Ruhr Tiyatrosu oyun metnine özgür yaklaşımı savunuyor. Kimi kez metin sadece bir malzeme oluşturuyor. Sözgelimi Kaspar’a yakın bir sorunun, eğitim ve güdümlenme sorununun işlendiği Pinokyo Faust’da birbirinden ayrı türde iki metinden, İtalyan bir çocuk masalından ve Goethe’nin Faust’undan ilginç bir kolaj oluşturulmuştur. Tıpkı Kaspar’da olduğu gibi Pinokyo’da da sosyalleşme türlü şiddet öğeleriyle gösterilir. Faust’un çocukluğunu oluşturan Pinokyo hem baskılı bir sistemde bireyin nasıl güdümlendiğini dile getirir, hem de Mefisto motifiyle, Pinokyo’nun babası şeytanın ta kendisidir, insanın doğuştan kötü olduğunu sergiler. Tıpkı Kaspar’da olduğu gibi bu oyunda da birbirleriyle çelişen korku görüleri günümüz insanının içinde bulunduğu çıkmaza gönderme yapar.

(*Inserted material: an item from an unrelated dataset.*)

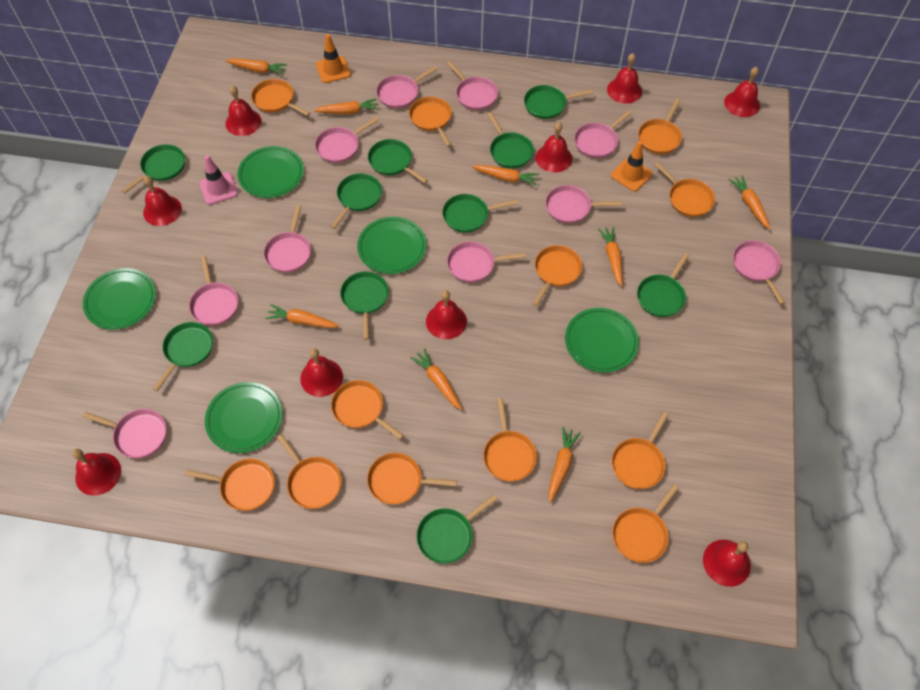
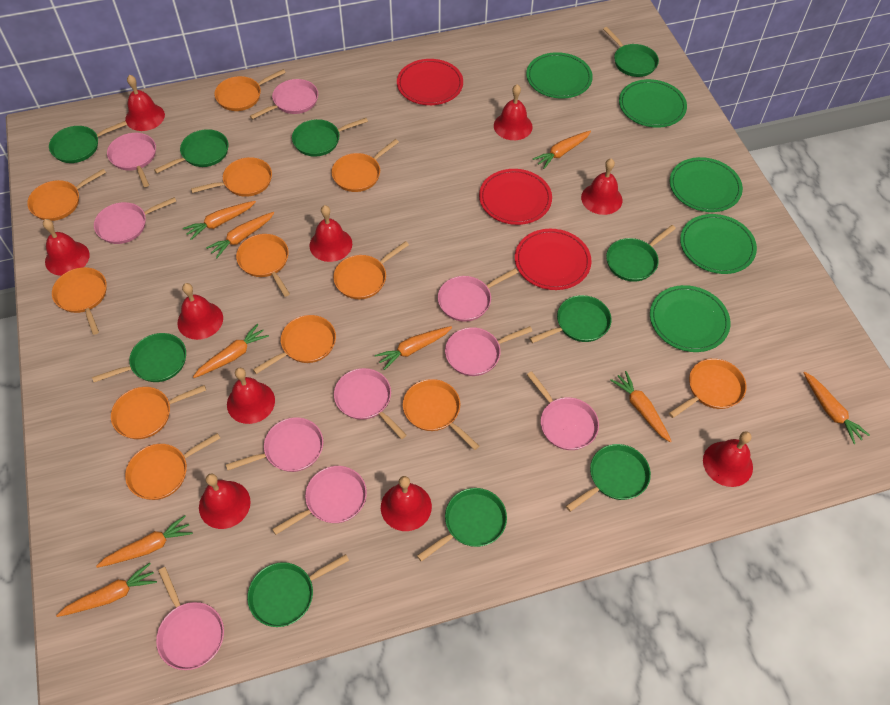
orange carrot: [225,59,287,75] [265,304,339,328] [313,98,378,114] [410,348,462,410] [472,165,539,186] [548,427,581,503] [598,227,622,287] [729,175,771,229] = 8 -> [56,563,157,617] [96,515,193,568] [183,201,256,240] [193,324,269,378] [206,212,274,259] [375,326,452,370] [533,131,591,169] [610,371,672,443] [804,372,870,444] = 9
orange traffic cone: [316,34,351,83] [611,141,653,192] = 2 -> none = 0
pink traffic cone: [199,155,238,205] = 1 -> none = 0
red bell: [72,449,121,496] [143,176,182,226] [226,86,261,136] [300,348,343,397] [426,290,467,339] [536,122,572,173] [607,53,642,104] [703,540,751,587] [724,67,760,117] = 9 -> [43,219,90,276] [125,75,165,131] [177,283,223,340] [199,474,251,529] [227,368,275,424] [309,205,352,262] [381,476,432,531] [494,84,532,140] [581,158,622,215] [703,431,753,487] = 10
red plate: none = 0 -> [397,59,463,105] [479,169,552,225] [515,229,591,290] = 3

Mülheim Ruhr Tiyatrosu’nda yazarın tiyatrosuna karşı çıkıldığı gibi yönetmenin tiyatrosuna da karşı çıkılıyor. Savunulan başta oyuncular olmak üzere tüm ekibin yaratıcılıklarını sergileyebilecekleri demokratik bir ortamın yaratılması. Bu nedenle önceden belirlenmiş dramaturjik bir tasarımdan yola çıkılmıyor, dramaturji çalışması oyuncuların geliştirdikleri doğaçlama çalışmalarının sonucunda belirginleşiyor. Her oyuncu işlenilen izlek çerçevesinde diğer oyuncularla birlikte kendi deneyiminden ve yaşantısından yola çıkarak rolüne biçim veriyor. Ancak uzun süren provalardan sonra bir sahne metni oluşturuluyor. Sahneleme anlayışındaki postmodern öğeler, göstergelerin birbiriyle çelişmesi, bütünlüğün olmaması, oyunsu olanın vurgulanması, çok anlamlılık, metinlerarası etkileşim, vb. özellikler bu tiyatronun tüm oyuncularının yaratıcı katılımını koşullayan ekip anlayışını da belirlemekte.

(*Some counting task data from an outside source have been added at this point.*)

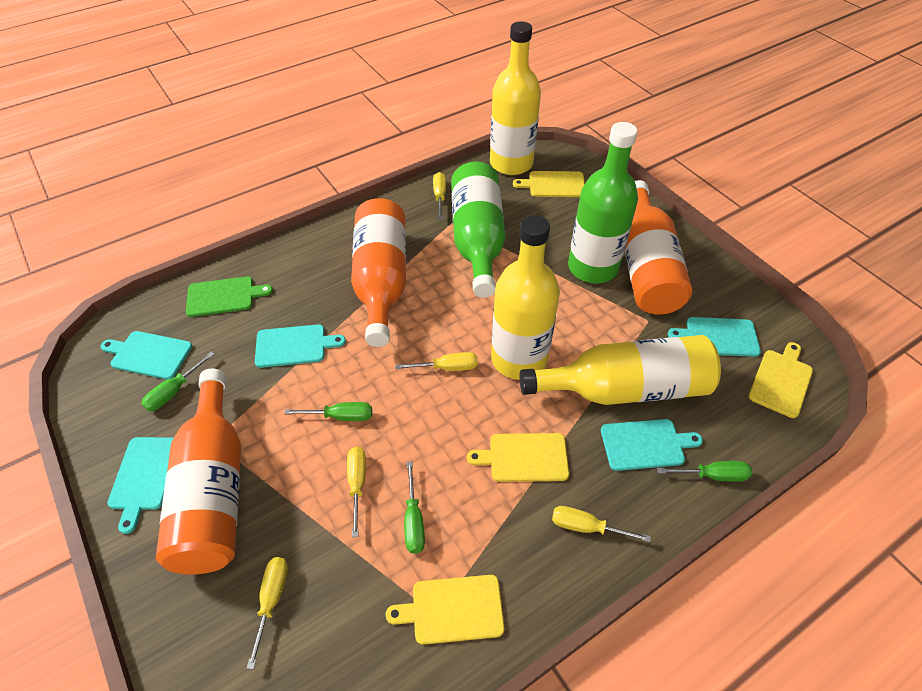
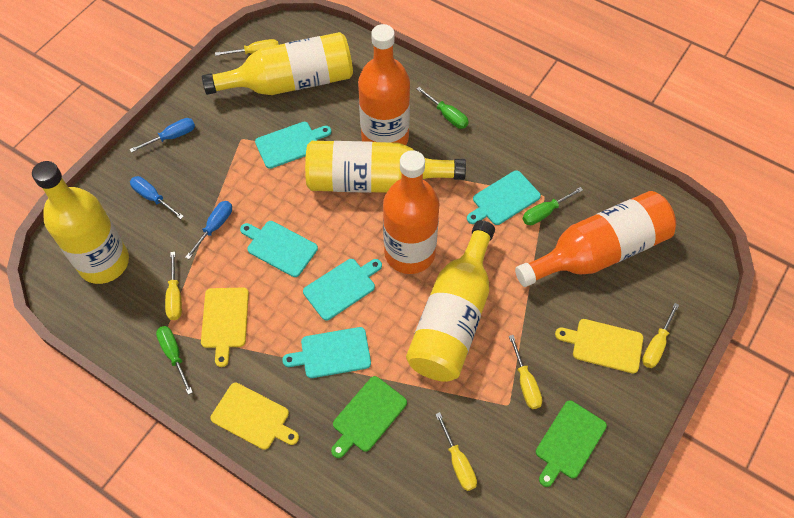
blue screwdriver: none = 0 -> [130,118,195,153] [130,176,184,219] [185,201,232,259] = 3
green bottle: [451,162,505,298] [568,122,638,283] = 2 -> none = 0
green cutting board: [186,276,273,317] = 1 -> [331,376,407,458] [536,400,607,487] = 2
green screwdriver: [141,351,215,411] [285,402,372,421] [404,461,425,554] [657,461,752,482] = 4 -> [156,326,193,395] [417,87,469,129] [523,187,583,225] = 3
yellow bottle: [490,21,541,175] [491,215,560,380] [520,335,721,405] = 3 -> [32,161,129,284] [202,32,353,95] [305,141,466,193] [406,220,495,382] = 4
yellow cutting board: [386,575,505,645] [467,433,569,482] [513,171,585,197] [749,342,813,418] = 4 -> [201,288,249,367] [211,383,299,450] [555,319,643,374] = 3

Kaspar yorumunda ilginç olan Handke’nin boş alanlarla dolu olan bu soyut yapılı oyunun doğaçlama çalışmalarının sonunda bir imge ve gösterge zenginliği içinde sahne diline aktarılması. Ancak incelememde göstermeye çalıştığım gibi bu göstergelerin de çeşitli anlamlara ve yorumlara yol açması ve pürüzsüz bir bütünlüğü sağlayamaması yeni boş alanlara yol açmakta. Amaçlanan, alımlayanın kendi birikimine dayanarak bu boş alanları doldurması, ancak oyunu anlamlandırırken, başka türlü anlamlandırmalar da olabileceğinin bilincinde olması. Yukarıda buna bu yorumun bizim toplumumuzdaki gönderme alanlarına dikkati çekerek bir örnek verdim.

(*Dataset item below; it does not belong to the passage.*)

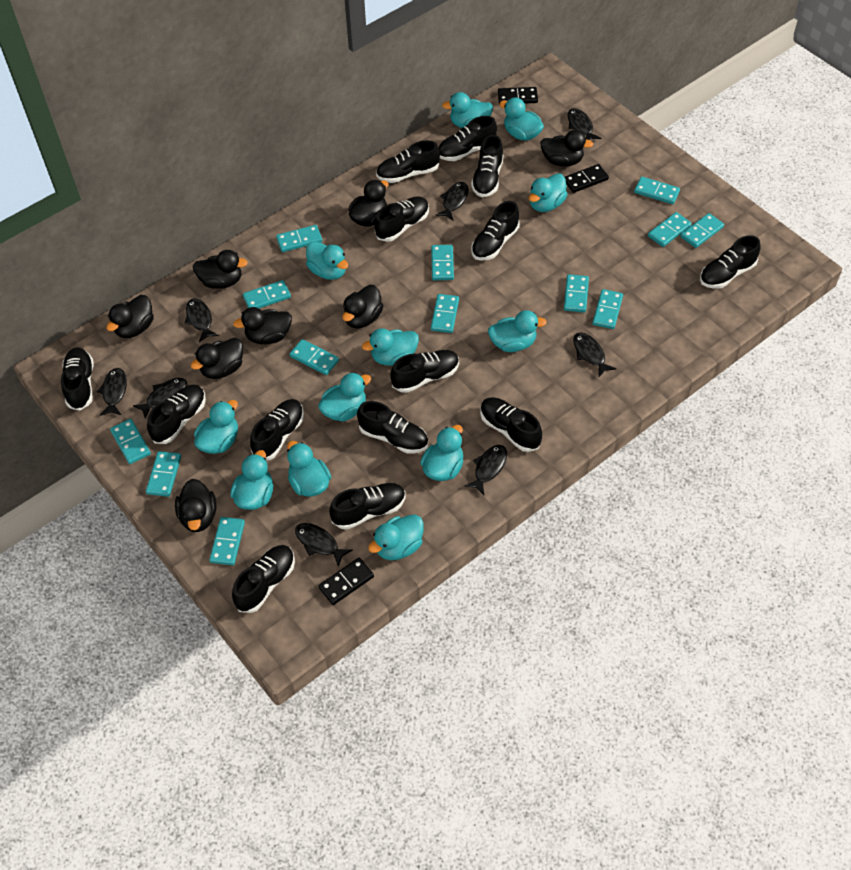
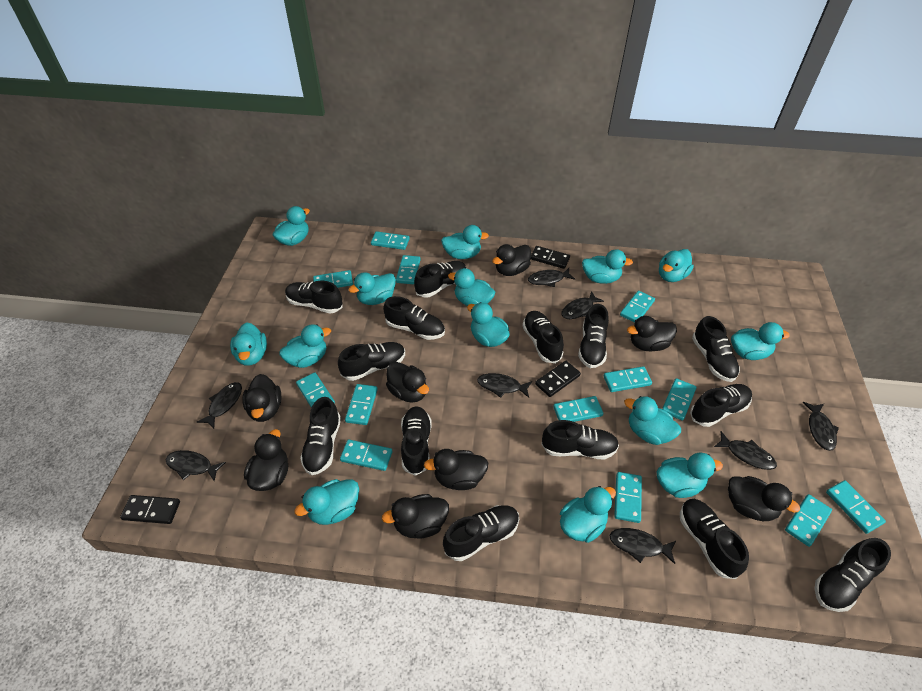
turquoise duck: [194,400,238,454] [230,450,273,510] [287,441,331,497] [306,241,348,280] [318,372,371,422] [362,328,419,366] [368,514,424,560] [420,425,463,481] [442,92,493,128] [488,310,547,352] [500,97,544,141] [529,173,568,212] = 12 -> [230,322,267,366] [273,206,310,246] [279,324,331,368] [294,479,359,525] [348,272,396,305] [441,225,489,259] [448,268,495,306] [467,302,510,347] [560,486,616,543] [582,249,633,284] [624,396,681,445] [657,453,723,498] [659,249,694,282] [731,322,790,360] = 14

Burada alımlamanın sahne ile izleyici arasında süren düşünsel bir diyalog olmaktan çıkıp, bir tür oyuna dönüştüğü söylenebilir. Bu oyuna katılım düş gücüyle düşünselliğin bütünleştiği estetik bir yaşantıya yol açıyor. Medya kültürüyle yoğrulmuş olan günümüz izleyicisi sürekli bir imgeler bombardımanı altındadır. Bu da giderek edilginliğe, duyarsızlığa, daha güçlü bir deyişle duyuların körelmesine yol açmakta. Bu açıdan tiyatronun sağladığı estetik yaşantının, düş gücünü ve düşünselliği harekete geçiren, “duyularla düşünme”nin bu duyarsızlığa karşı çıkışı dile getirdiği söylenebilir.